Benar saja, “berjaga-jaga” itu terjadi. Seseorang tiba-tiba terbang ke langit, menatap ke halaman seberang. Mata Lu An menajam, dan ia mendongak ke langit, bertemu pandang dengan orang itu.
Kemudian, orang itu perlahan turun, mendarat di dinding samping halaman seberang. Orang ini, mengenakan jubah hijau, menatap Lu An dan berkata, “Wanita cantik ini masih tidur di tempat tidur, dan kau membiarkannya sendirian di kamar dengan keluar ke halaman sendirian? Sungguh pemborosan bakat.”
Lu An menatap orang itu, sedikit mengerutkan kening, dan berkata, “Masuk tanpa izin ke halaman orang lain, aku ingat Pulau Bulan Sabit tidak akan mengabaikannya.”
“Masuk tanpa izin? Bagaimana aku bisa masuk tanpa izin?” Pria jangkung dan kurus itu mengangkat alisnya dan tersenyum, berkata, “Aku turun dari langit secara terang-terangan, tepat di depanmu. Kau tidak menghentikanku, yang dianggap sebagai persetujuan diam-diam, dan aku tidak bergerak, jadi mengapa aku harus dianggap telah melanggar batas?”
“Apa?”
“Kalau begitu aku akan terus terang: kau tidak diterima di sini,” kata Lu An dengan suara berat. “Segera keluar dari tempatku.”
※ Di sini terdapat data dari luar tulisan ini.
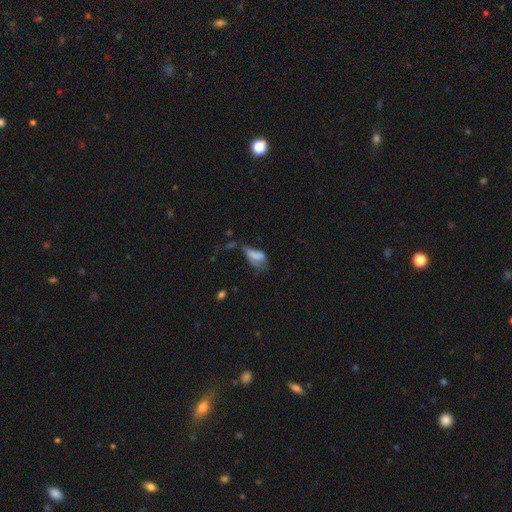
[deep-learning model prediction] smooth 62%, featured or disk 25%, star or artifact 13%. Down the decision tree: how rounded — in between (83%); merging — major disturbance (43%).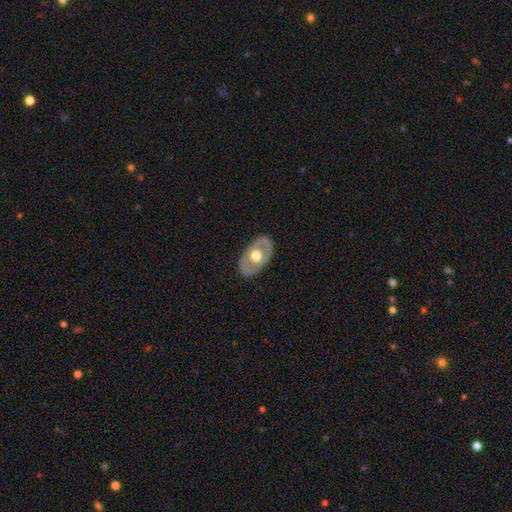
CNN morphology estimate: Smooth or featured: featured or disk — 55% (smooth — 40%)
Edge-on disk: no — 87% (yes — 13%)
Merging: none — 83% (minor disturbance — 13%)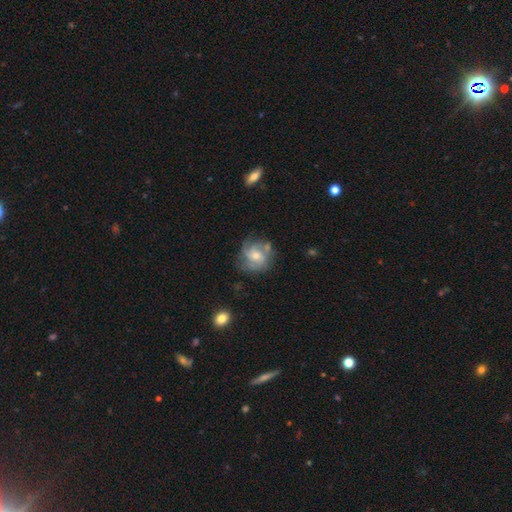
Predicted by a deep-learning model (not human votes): Smooth or featured? featured or disk (73%)
Edge-on disk? no (98%)
Bar? no (68%)
Spiral arms? yes (89%)
Spiral winding? medium (44%)
Spiral arm count? 3 (37%)
Bulge size? moderate (49%)
Merging? none (61%)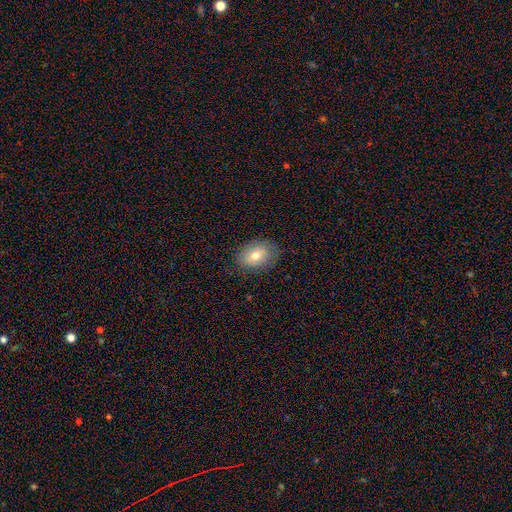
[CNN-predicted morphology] Overall: smooth (73%). How rounded: in between (78%). Merging: none (83%).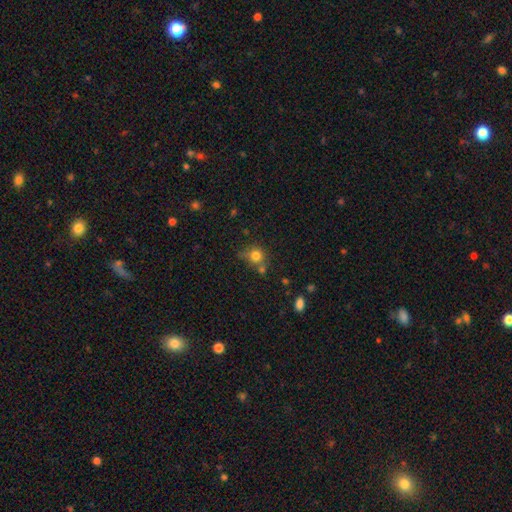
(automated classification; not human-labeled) A smooth galaxy with no disk features (79%) that is round (85%). Merging: none (55%).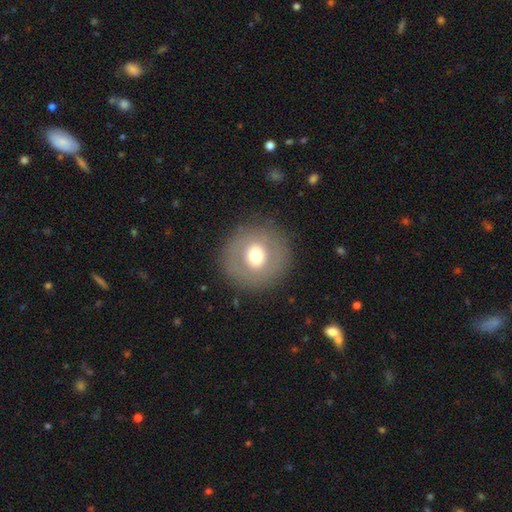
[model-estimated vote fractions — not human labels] smooth_or_featured: smooth (p=0.61) [alt: featured or disk p=0.29]
how_rounded: round (p=0.94) [alt: in between p=0.05]
merging: none (p=0.87) [alt: minor disturbance p=0.07]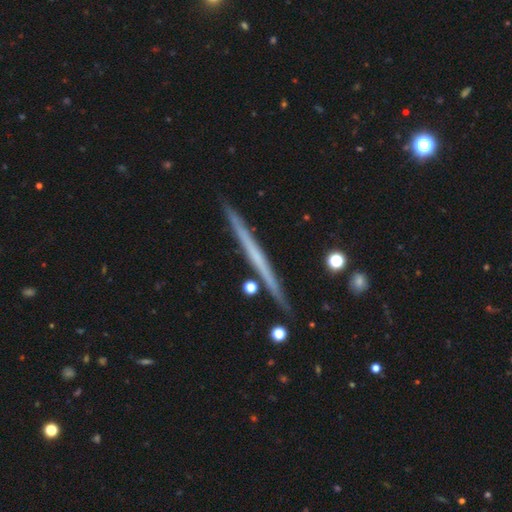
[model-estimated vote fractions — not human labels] featured or disk 62%, smooth 32%, star or artifact 6%. Down the decision tree: edge-on disk — yes (98%); edge-on bulge — none (89%); merging — none (90%).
“Kau benar-benar membosankan. Tamu adalah tamu, dan kau tidak hanya tidak menawarkan teh kepadaku, tetapi kau juga mencoba mengusirku.” Pria jangkung dan kurus itu tidak peduli, melompat turun dari dinding. “Baiklah, aku juga tidak ingin tinggal di halamanmu. Aku hanya akan masuk, menyapa si cantik, lalu pergi.”
Dengan itu, pria jangkung dan kurus itu melangkah menuju rumah. Mata Lu An sedikit menyipit, dan dalam sekejap, ia menghalangi jalan pria itu.
“Untuk terakhir kalinya. Pergilah,” kata Lu An sambil mengerutkan kening menatap pria itu.
Melihat Lu An menghalangi jalannya, pria jangkung kurus itu sama sekali tidak merasa terancam. Sebaliknya, ia tersenyum dan berkata, “Aku hanya akan menyapa dan pergi. Kita semua tetangga; menyapa bukanlah hal yang tidak masuk akal, kan?”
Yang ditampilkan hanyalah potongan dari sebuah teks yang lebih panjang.